We were laughing about the caveats and how being a partner to each of us must be interesting. So much wind up before the pitch. All the information that precedes "getting to the point." She said something I will always remember her for. We were acknowledging this tick, and she said:
"It's really more of a third date habit."
I had a wonderful mental collision as these words became a thought. The truths we don't share about our peculiar selves until we are--I am--the smallest bit certain there's a chance we'll not be pushed back into the tiny plastic musical chair. It's like the, "I'll let you see me naked" of the less primal us. And when it gets right down to it, this is the part that matters when it comes to any kind of union. Not the imperfections in flesh. I could describe to you everything about me that is physical and someone, somewhere would tell me how those folds and shadows are beautiful. There's a fetish in all of us that loves the unsymmetrical. The freckles. The too small this and the too big that. Because people are like that. That is why they are amazing. We even pride ourselves on the things we seek that are singular in their attraction.

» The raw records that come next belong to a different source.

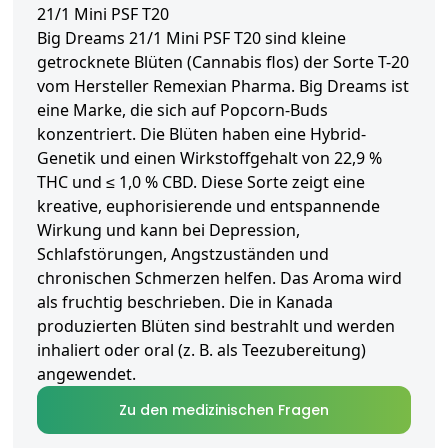
21/1 Mini PSF T20
Big Dreams 21/1 Mini PSF T20 sind kleine
getrocknete Blüten (Cannabis flos) der Sorte T-20
vom Hersteller Remexian Pharma. Big Dreams ist
eine Marke, die sich auf Popcorn-Buds
konzentriert. Die Blüten haben eine Hybrid-
Genetik und einen Wirkstoffgehalt von 22,9 %
THC und ≤ 1,0 % CBD. Diese Sorte zeigt eine
kreative, euphorisierende und entspannende
Wirkung und kann bei Depression,
Schlafstörungen, Angstzuständen und
chronischen Schmerzen helfen. Das Aroma wird
als fruchtig beschrieben. Die in Kanada
produzierten Blüten sind bestrahlt und werden
inhaliert oder oral (z. B. als Teezubereitung)
angewendet.
Zu den medizinischen Fragen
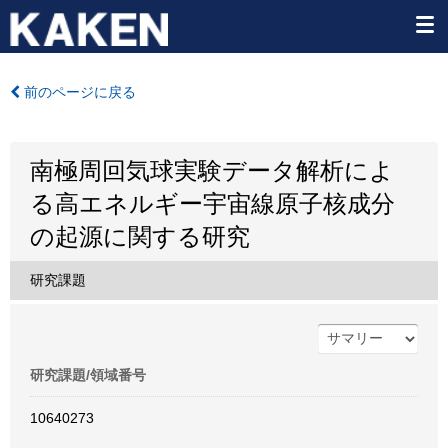
前のページに戻る
南極周回気球実験データ解析によ
る高エネルギー宇宙線原子核成分
の起源に関する研究
研究課題
研究課題/領域番号
10640273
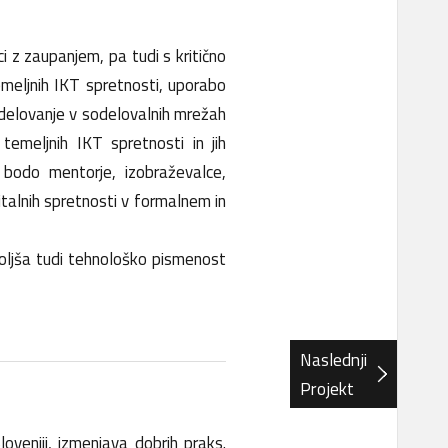
i z zaupanjem, pa tudi s kritično
emeljnih IKT spretnosti, uporabo
odelovanje v sodelovalnih mrežah
temeljnih IKT spretnosti in jih
i bodo mentorje, izobraževalce,
talnih spretnosti v formalnem in
oljša tudi tehnološko pismenost
Naslednji
Projekt
Sloveniji, izmenjava dobrih praks.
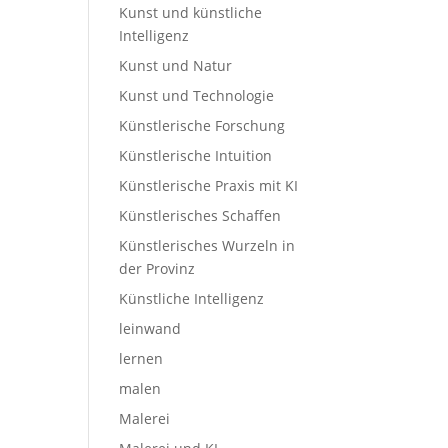
Kunst und künstliche
Intelligenz
Kunst und Natur
Kunst und Technologie
Künstlerische Forschung
Künstlerische Intuition
Künstlerische Praxis mit KI
Künstlerisches Schaffen
Künstlerisches Wurzeln in
der Provinz
Künstliche Intelligenz
leinwand
lernen
malen
Malerei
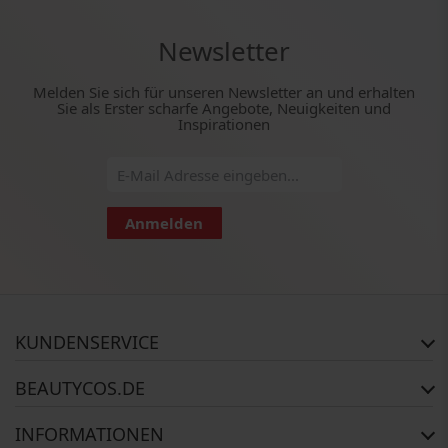
Newsletter
Melden Sie sich für unseren Newsletter an und erhalten
Sie als Erster scharfe Angebote, Neuigkeiten und
Inspirationen
Anmelden
KUNDENSERVICE
Häufig gestellte Fragen
BEAUTYCOS.DE
Auftragsstatus
Rückgabe
Impressum
INFORMATIONEN
Reklamationsrecht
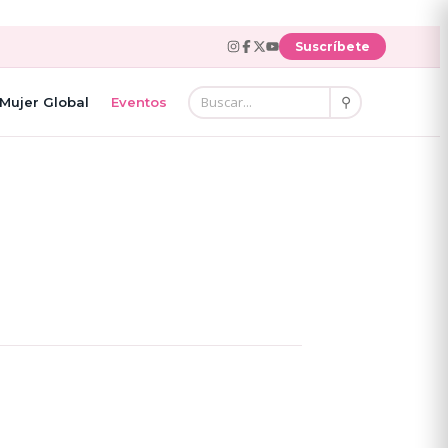
Suscríbete
⚲
Mujer Global
Eventos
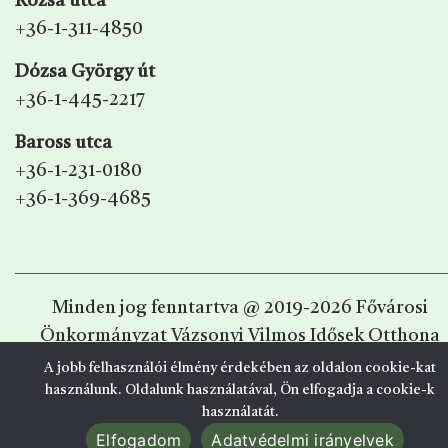
Rózsa utca
+36-1-311-4850
Dózsa György út
+36-1-445-2217
Baross utca
+36-1-231-0180
+36-1-369-4685
Minden jog fenntartva @ 2019-2026 Fővárosi
Önkormányzat Vázsonyi Vilmos Idősek Otthona
A jobb felhasználói élmény érdekében az oldalon cookie-kat
Webfejlesztő:
Nethon Studio
használunk. Oldalunk használatával, Ön elfogadja a cookie-k
használatát.
Elfogadom
Adatvédelmi irányelvek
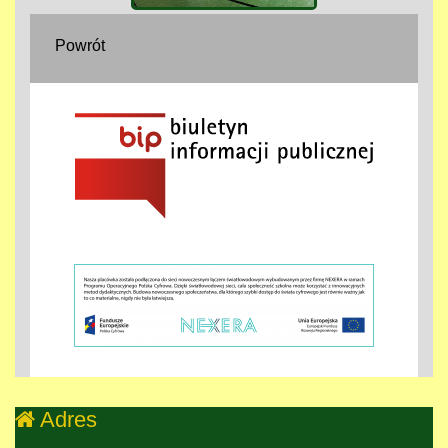
Powrót
Adres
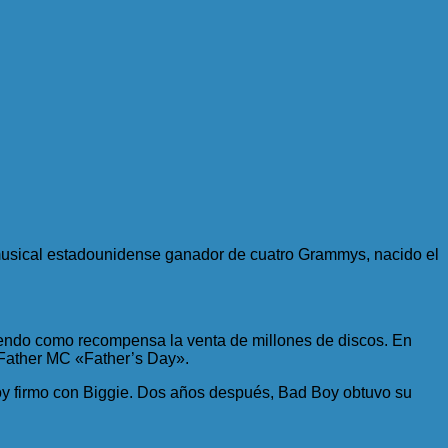
 musical estadounidense ganador de cuatro Grammys, nacido el
ibiendo como recompensa la venta de millones de discos. En
e Father MC «Father’s Day».
y firmo con Biggie. Dos años después, Bad Boy obtuvo su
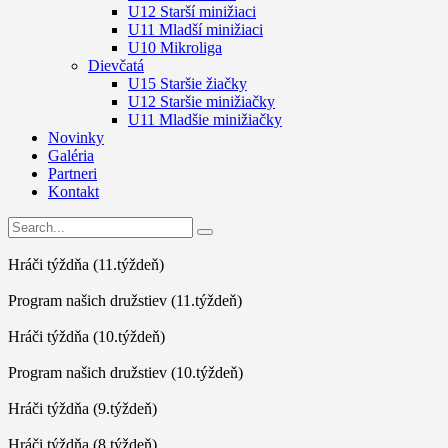
U12 Starší minižiaci
U11 Mladší minižiaci
U10 Mikroliga
Dievčatá
U15 Staršie žiačky
U12 Staršie minižiačky
U11 Mladšie minižiačky
Novinky
Galéria
Partneri
Kontakt
Hráči týždňa (11.týždeň)
Program našich družstiev (11.týždeň)
Hráči týždňa (10.týždeň)
Program našich družstiev (10.týždeň)
Hráči týždňa (9.týždeň)
Hráči týždňa (8.týždeň)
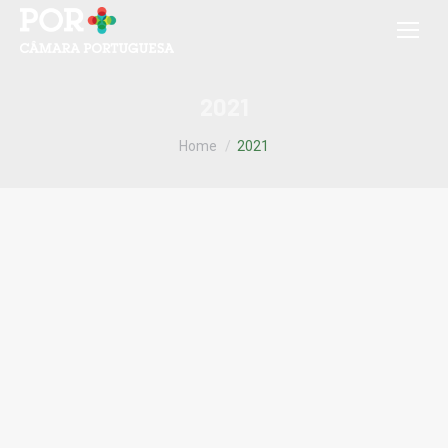
2021
You are here:
Home
2021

But let me tell you about my temper. It is red. My jackass-ery; significant. My insecurities manifested with specific rules and codes of conduct that you didn't know you were participating in, but you are. Didn't you know you were supposed to be this way?

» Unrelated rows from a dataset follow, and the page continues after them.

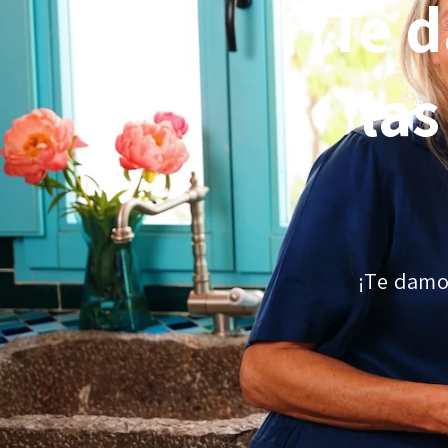
¡Te 
las
¡Te damos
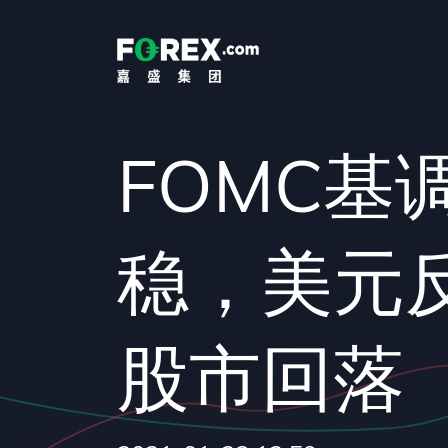
FOMC基
稳，美元
股市回落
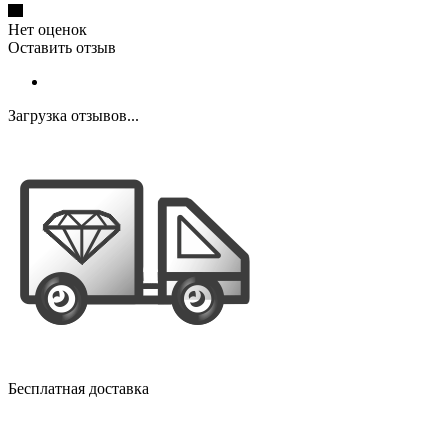
Нет оценок
Оставить отзыв
Загрузка отзывов...
Бесплатная доставка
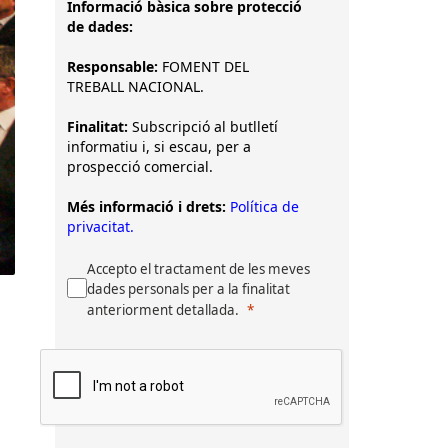
Informació bàsica sobre protecció
de dades:
Responsable:
FOMENT DEL
TREBALL NACIONAL.
Finalitat:
Subscripció al butlletí
informatiu i, si escau, per a
prospecció comercial.
Més informació i drets:
Política de
privacitat.
Accepto el tractament de les meves
dades personals per a la finalitat
anteriorment detallada.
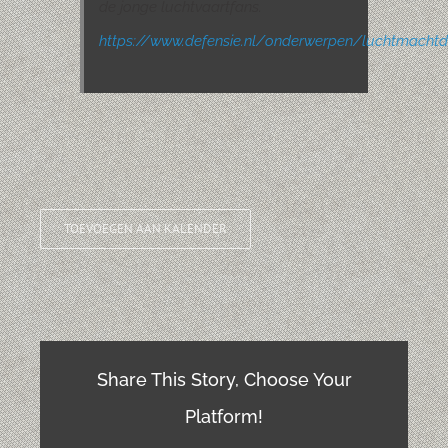
de jonge luchtvaartfans.
https://www.defensie.nl/onderwerpen/luchtmacht
TOEVOEGEN AAN KALENDER
Share This Story, Choose Your
Platform!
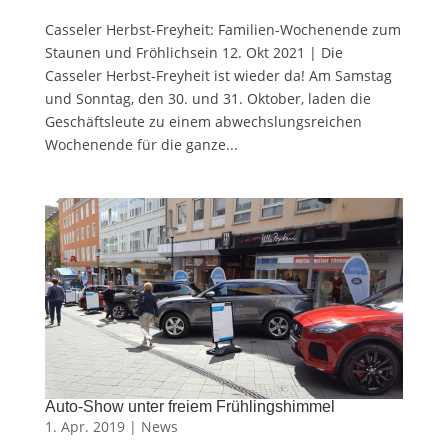
Casseler Herbst-Freyheit: Familien-Wochenende zum
Staunen und Fröhlichsein 12. Okt 2021 | Die
Casseler Herbst-Freyheit ist wieder da! Am Samstag
und Sonntag, den 30. und 31. Oktober, laden die
Geschäftsleute zu einem abwechslungsreichen
Wochenende für die ganze...
Auto-Show unter freiem Frühlingshimmel
1. Apr. 2019 |
News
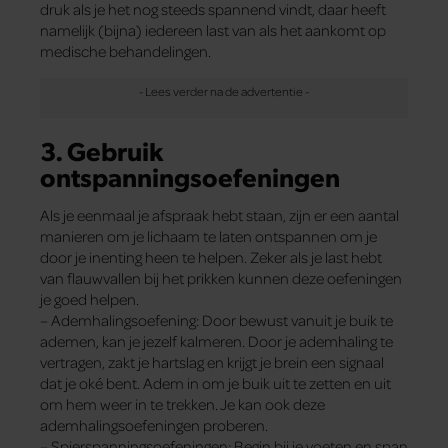
druk als je het nog steeds spannend vindt, daar heeft
namelijk (bijna) iedereen last van als het aankomt op
medische behandelingen.
3. Gebruik
ontspanningsoefeningen
Als je eenmaal je afspraak hebt staan, zijn er een aantal
manieren om je lichaam te laten ontspannen om je
door je inenting heen te helpen. Zeker als je last hebt
van flauwvallen bij het prikken kunnen deze oefeningen
je goed helpen.
– Ademhalingsoefening: Door bewust vanuit je buik te
ademen, kan je jezelf kalmeren. Door je ademhaling te
vertragen, zakt je hartslag en krijgt je brein een signaal
dat je oké bent. Adem in om je buik uit te zetten en uit
om hem weer in te trekken. Je kan ook deze
ademhalingsoefeningen proberen.
– Spierspanningsoefeningen: Begin bij je voeten en span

I cancel plans. I make excuses that are not about me but are about some unforeseen circumstance that never could have possibly happened unless it was fate. Not lies, but bundled truths. And other things. Complicated "I am so very sorry" for everything upon everything. Let's top it all off with this:
I hate this in other people. I hate games. Pot. Kettle.
The most wonderful thing about living in a world with other people is that they understand what all this means. Like the person I told you about, who started all of this. Women and men and parents, we are all at least one of them and they all behave like this. When we are trying to make that match with another soul, a beam out there, and when we get it right, these body-less flaws melt into everything else. You're not good with money? I didn't hear you say that. I'm tangled up already.
Forgiveness.
Acceptance.
Love.
Pot. Kettle. We both. We are.
The lifetime before me is filled with our curious strangeness. So many third dates and mixes from the song I want you to hear.